For 21st Century Healthcare to be….well…21st Century Healthcare, we will need heavy-duty investing activity – and not just in terms of financial capital. We will need a kind of investment thinking which accounts not only for the exponential growth of technology but also for the corresponding ramifications of that growth.
Much of the venture ideas we hear about basically follow this template: We’ve identified this problem and have come up with this solution. Typically, this does work: there are static problems which basically need static solutions. For instance, if you want to decrease nosocomial wound complications, build a better device that’s safer, more effective and cheaper. No need to think too deeply about the variable of time: such a solution won’t necessarily be out-dated in 18 months.
For more complex and dynamic problems, however, whatever solutions that are currently viable may not be so viable in 18 months (or some other length of time in the future).
A good example would be EMR. By definition, these are technologies – specifically technologies which must meet multiple demands within multiple workflows across multiple platforms and so on. It would be economic insanity to build such systems for today. Why? Because the technology alone will be outdated in 18 months. In choosing to invest in EMR, you must think exponentially.
But, as I said earlier, investing in EMR doesn’t just involve thinking about technology and problems conceived as of today: it involves thinking about how the surrounding ecosystem (e.g. clinical collaboration culture, patient values on privacy permissions, etc.) can change exponentially.

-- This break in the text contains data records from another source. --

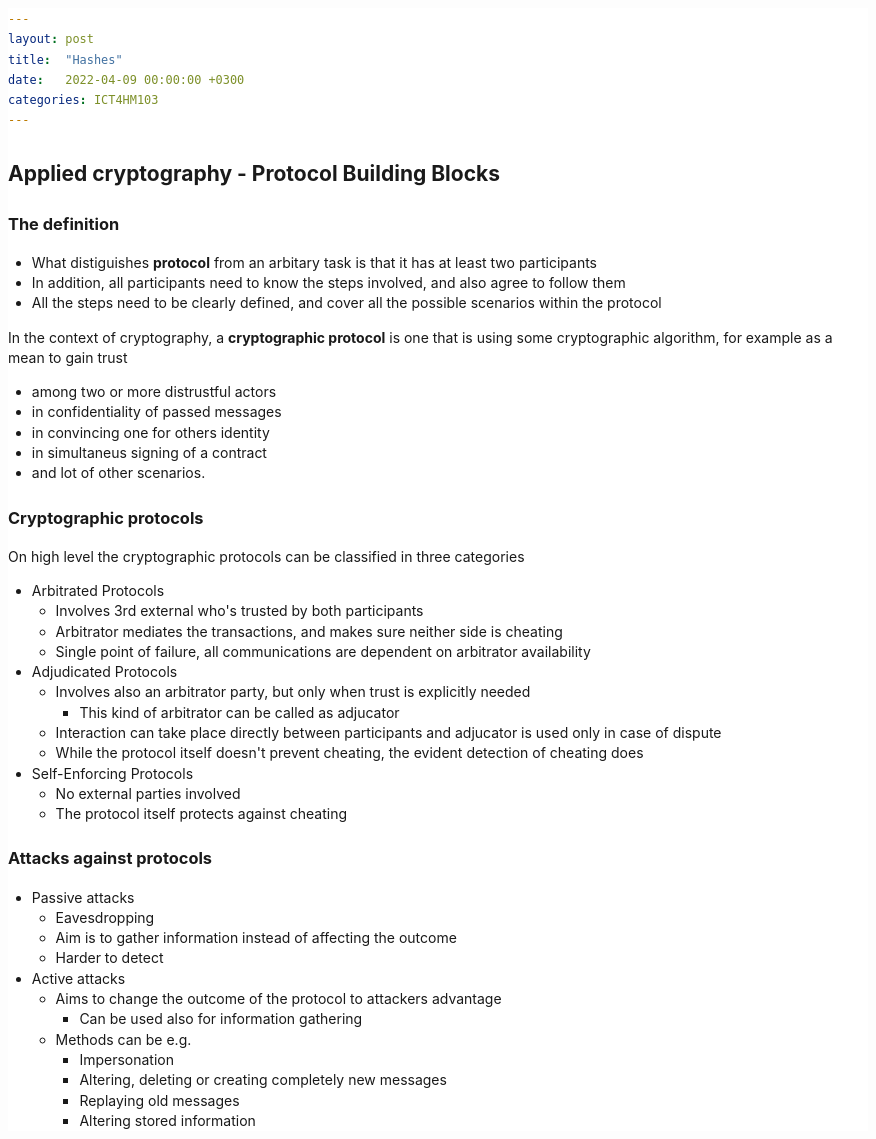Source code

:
 ```yaml
---
layout: post
title:  "Hashes"
date:   2022-04-09 00:00:00 +0300
categories: ICT4HM103
---
```


## Applied cryptography - Protocol Building Blocks

### The definition
- What distiguishes __protocol__ from an arbitary task is that it has at least two participants
- In addition, all participants need to know the steps involved, and also agree to follow them
- All the steps need to be clearly defined, and cover all the possible scenarios within the protocol

In the context of cryptography, a __cryptographic protocol__ is one that is using some cryptographic algorithm, for example as a mean to gain trust
- among two or more distrustful actors
- in confidentiality of passed messages
- in convincing one for others identity
- in simultaneus signing of a contract
- and lot of other scenarios.

### Cryptographic protocols
On high level the cryptographic protocols can be classified in three categories
- Arbitrated Protocols
    - Involves 3rd external who's trusted by both participants
    - Arbitrator mediates the transactions, and makes sure neither side is cheating
    - Single point of failure, all communications are dependent on arbitrator availability
- Adjudicated Protocols
    - Involves also an arbitrator party, but only when trust is explicitly needed
        - This kind of arbitrator can be called as adjucator
    - Interaction can take place directly between participants and adjucator is used only in case of dispute
    - While the protocol itself doesn't prevent cheating, the evident detection of cheating does
- Self-Enforcing Protocols
    - No external parties involved
    - The protocol itself protects against cheating

### Attacks against protocols
- Passive attacks
    - Eavesdropping
    - Aim is to gather information instead of affecting the outcome
    - Harder to detect
- Active attacks
    - Aims to change the outcome of the protocol to attackers advantage
        - Can be used also for information gathering
    - Methods can be e.g.
        - Impersonation
        - Altering, deleting or creating completely new messages
        - Replaying old messages
        - Altering stored information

Five or more years ago, it would be hard to imagine that patients would share as much health information online as they do today. The relative percentage of patients sharing select medical data openly may still be rather small today. …But: if the trend is extrapolated, what might the percentage be in another five years (or even less)?
What’s more, social features of EMR – at this point – are a must. Which is to say, any investing in EMR *must* account for the exponential increase in adoption of social, mobile and other technologies which will absolutely have to be embedded in the design of EMR. It would simply be either hardly feasible or expensive to add them later.
This, then, makes the problem of successful Healthcare investing especially difficult and…well…more risky. And therein lies the opportunity: risk is effectively a barrier to entry, so those innovators pregnant with either capital or risk-love stand to earn large returns. That’s only fair.
So investment decisions in Healthcare need to move away from a linear conception of time to an exponential conception of it.
This is why all those iphone Healthcare apps aren’t making too much of a ding by themselves. …But they do demonstrate one thing: tiny enhancements in productivity and information gathering can lead to big things.
That’s sort of the principle behind exponential curves – a tiny step to the right, a huge jump upward.